◆ Your goal ◆
Can you swap "Get me" for "Tell me" throughout the rows below, changing nothing else and leaving the pictures out of your answer?
Start of Study material
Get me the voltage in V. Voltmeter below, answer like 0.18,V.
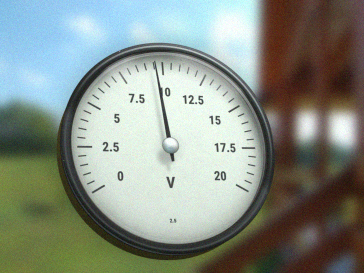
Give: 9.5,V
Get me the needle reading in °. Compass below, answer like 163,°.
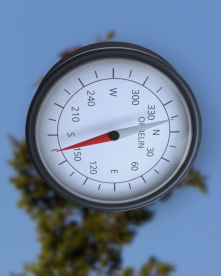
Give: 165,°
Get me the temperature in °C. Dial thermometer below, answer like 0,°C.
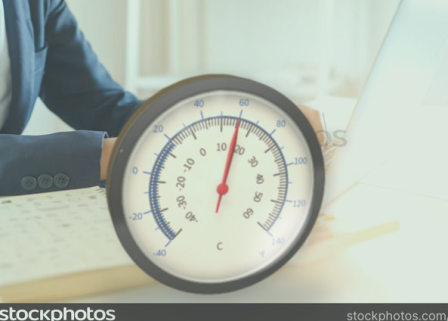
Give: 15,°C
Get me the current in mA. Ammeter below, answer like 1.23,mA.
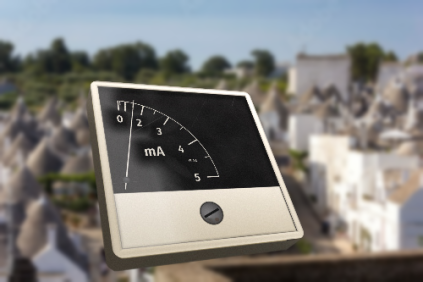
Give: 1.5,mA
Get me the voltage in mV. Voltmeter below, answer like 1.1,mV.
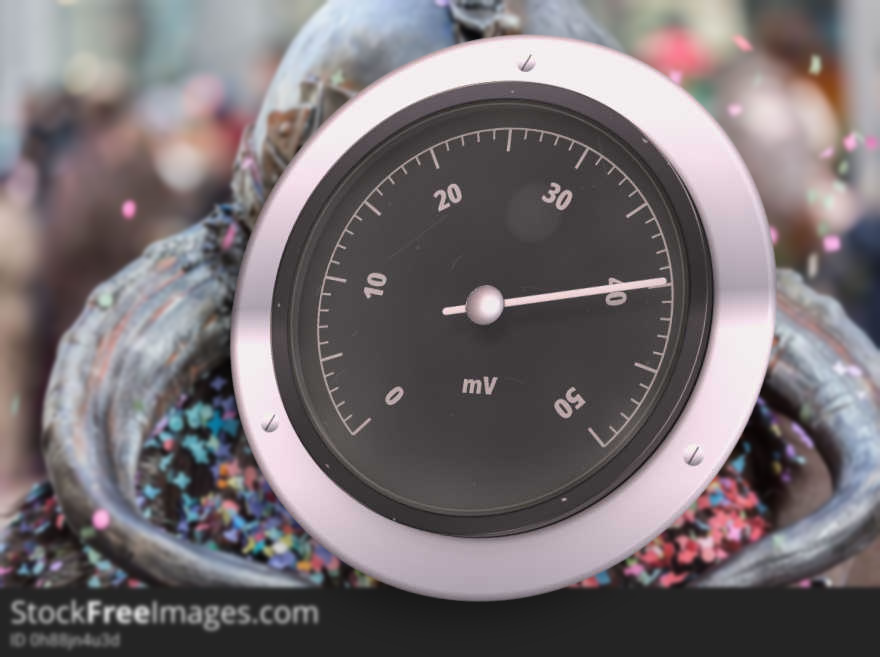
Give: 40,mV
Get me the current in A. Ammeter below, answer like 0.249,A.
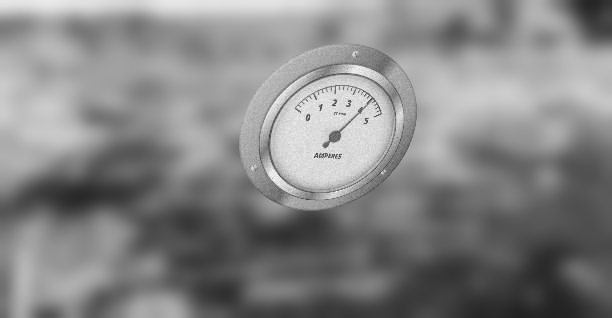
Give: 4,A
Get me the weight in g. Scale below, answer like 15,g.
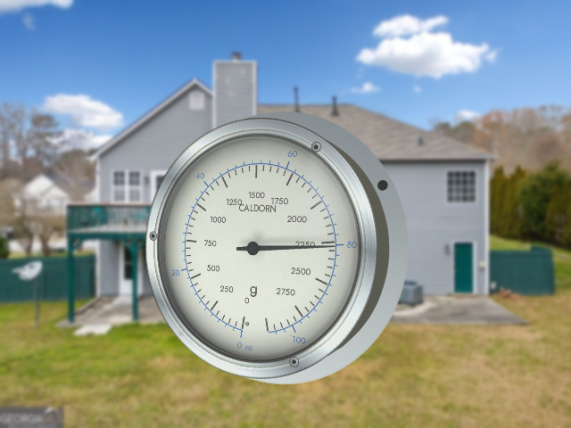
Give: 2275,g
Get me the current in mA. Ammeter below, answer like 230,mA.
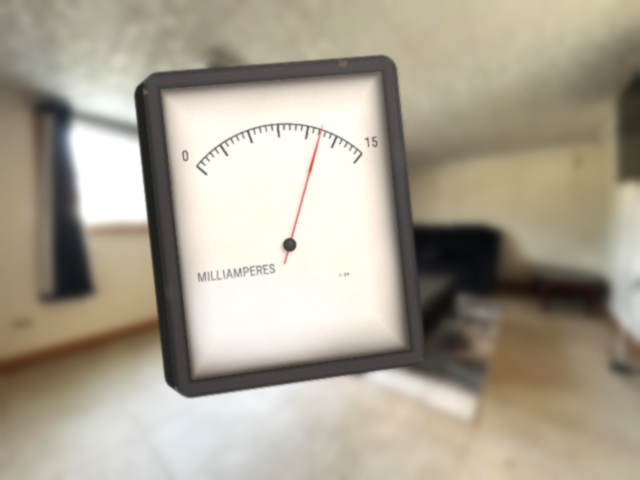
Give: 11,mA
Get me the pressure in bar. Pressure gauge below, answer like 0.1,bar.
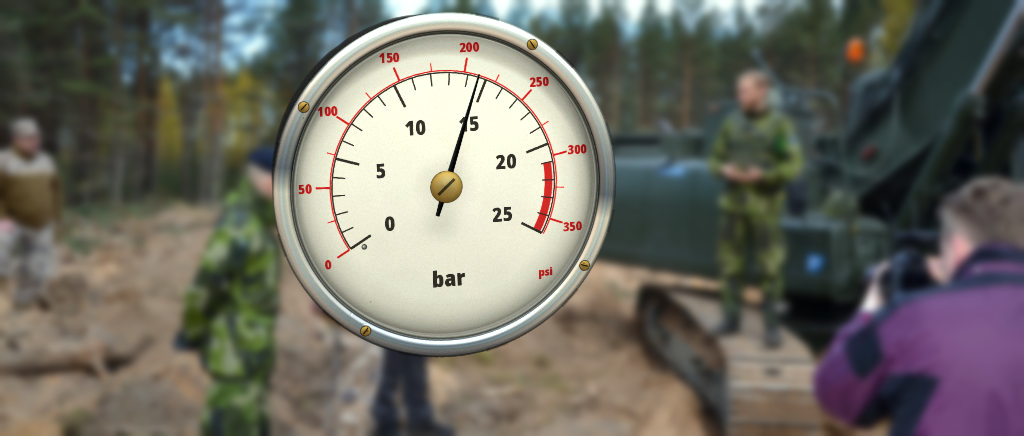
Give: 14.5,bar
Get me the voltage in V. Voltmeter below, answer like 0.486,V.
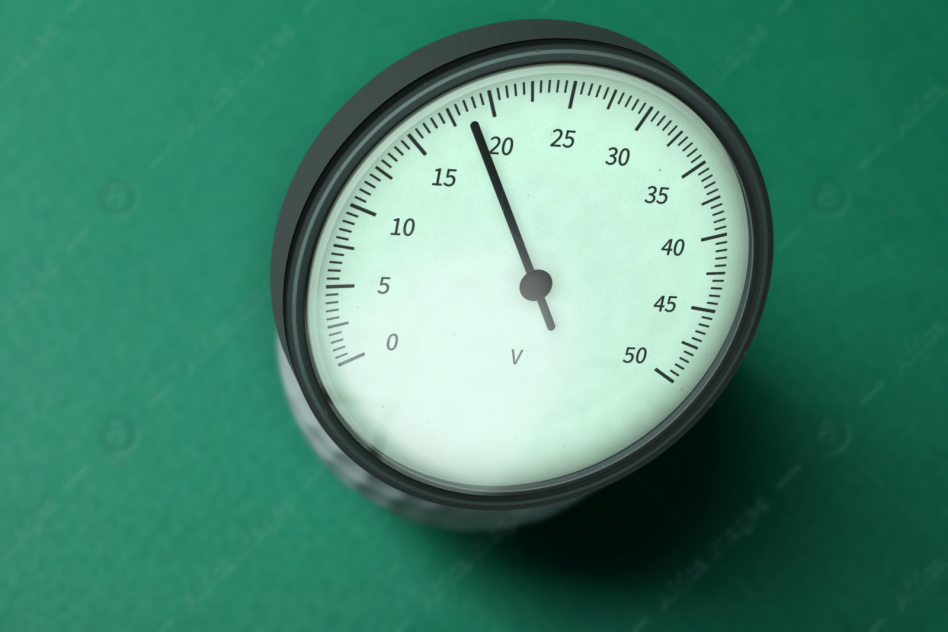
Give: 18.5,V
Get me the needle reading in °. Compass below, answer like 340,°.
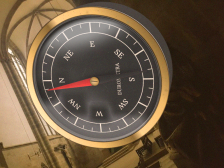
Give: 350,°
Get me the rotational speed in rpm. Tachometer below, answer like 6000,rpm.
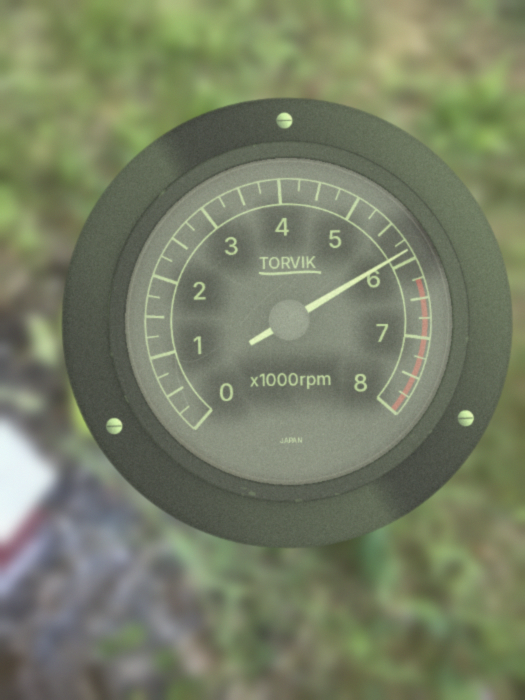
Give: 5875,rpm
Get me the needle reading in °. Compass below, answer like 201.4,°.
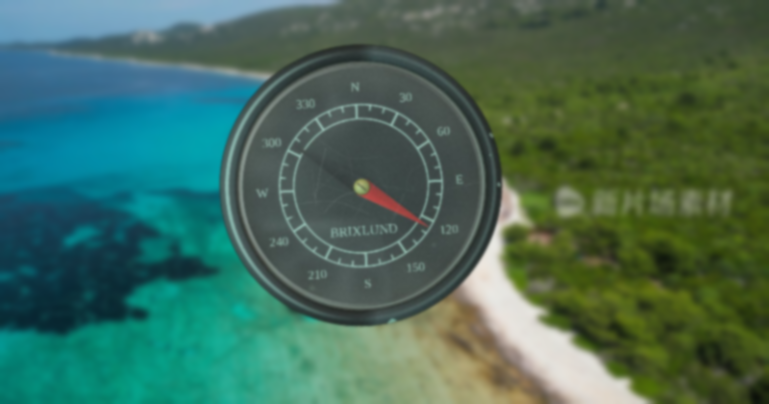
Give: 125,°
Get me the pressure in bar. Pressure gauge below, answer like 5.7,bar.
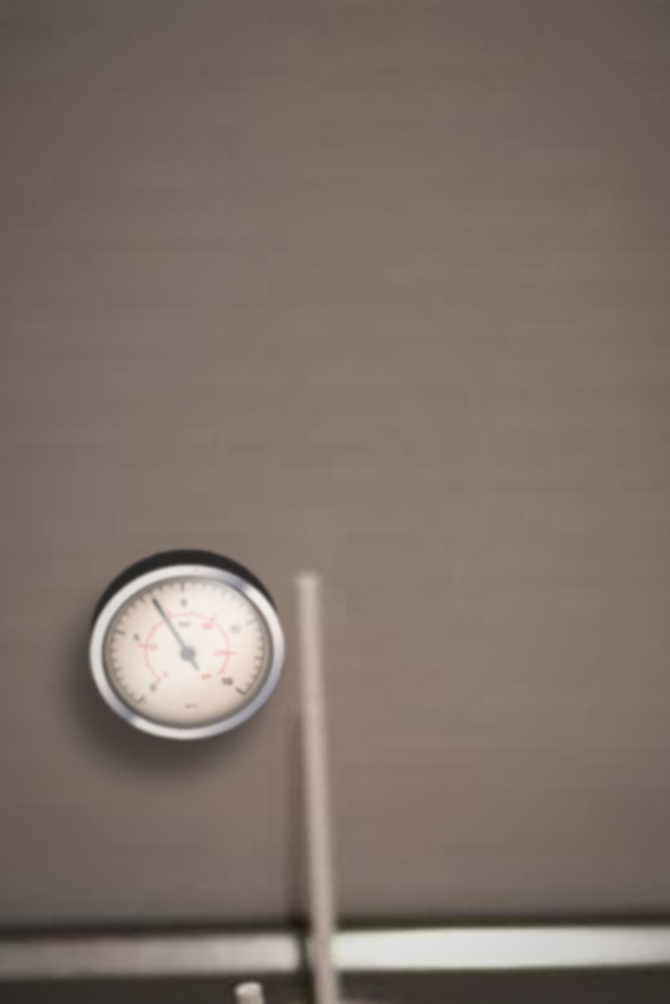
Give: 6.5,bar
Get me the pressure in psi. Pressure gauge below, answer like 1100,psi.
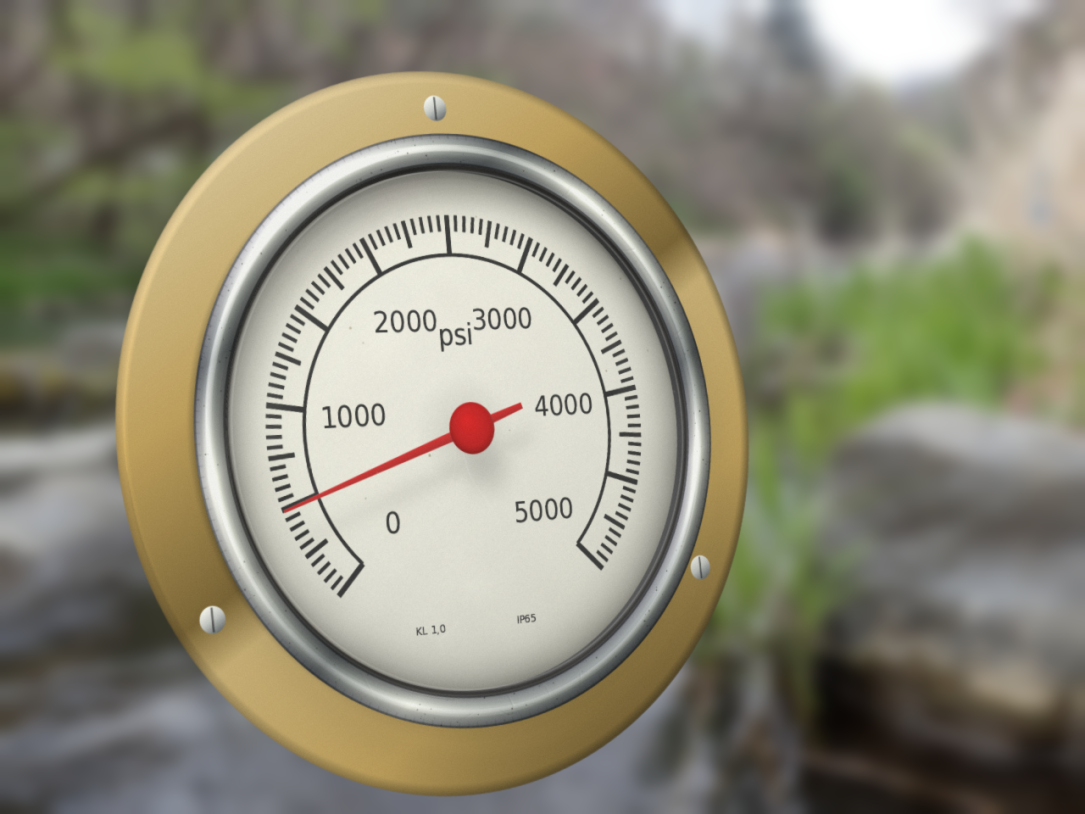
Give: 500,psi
End of Study material
◆ Solution to this exercise ◆
Tell me the voltage in V. Voltmeter below, answer like 0.18,V.
Give: 9.5,V
Tell me the needle reading in °. Compass below, answer like 163,°.
Give: 165,°
Tell me the temperature in °C. Dial thermometer below, answer like 0,°C.
Give: 15,°C
Tell me the current in mA. Ammeter below, answer like 1.23,mA.
Give: 1.5,mA
Tell me the voltage in mV. Voltmeter below, answer like 1.1,mV.
Give: 40,mV
Tell me the current in A. Ammeter below, answer like 0.249,A.
Give: 4,A
Tell me the weight in g. Scale below, answer like 15,g.
Give: 2275,g
Tell me the current in mA. Ammeter below, answer like 230,mA.
Give: 11,mA
Tell me the pressure in bar. Pressure gauge below, answer like 0.1,bar.
Give: 14.5,bar
Tell me the voltage in V. Voltmeter below, answer like 0.486,V.
Give: 18.5,V
Tell me the needle reading in °. Compass below, answer like 340,°.
Give: 350,°
Tell me the rotational speed in rpm. Tachometer below, answer like 6000,rpm.
Give: 5875,rpm
Tell me the needle reading in °. Compass below, answer like 201.4,°.
Give: 125,°
Tell me the pressure in bar. Pressure gauge below, answer like 5.7,bar.
Give: 6.5,bar
Tell me the pressure in psi. Pressure gauge below, answer like 1100,psi.
Give: 500,psi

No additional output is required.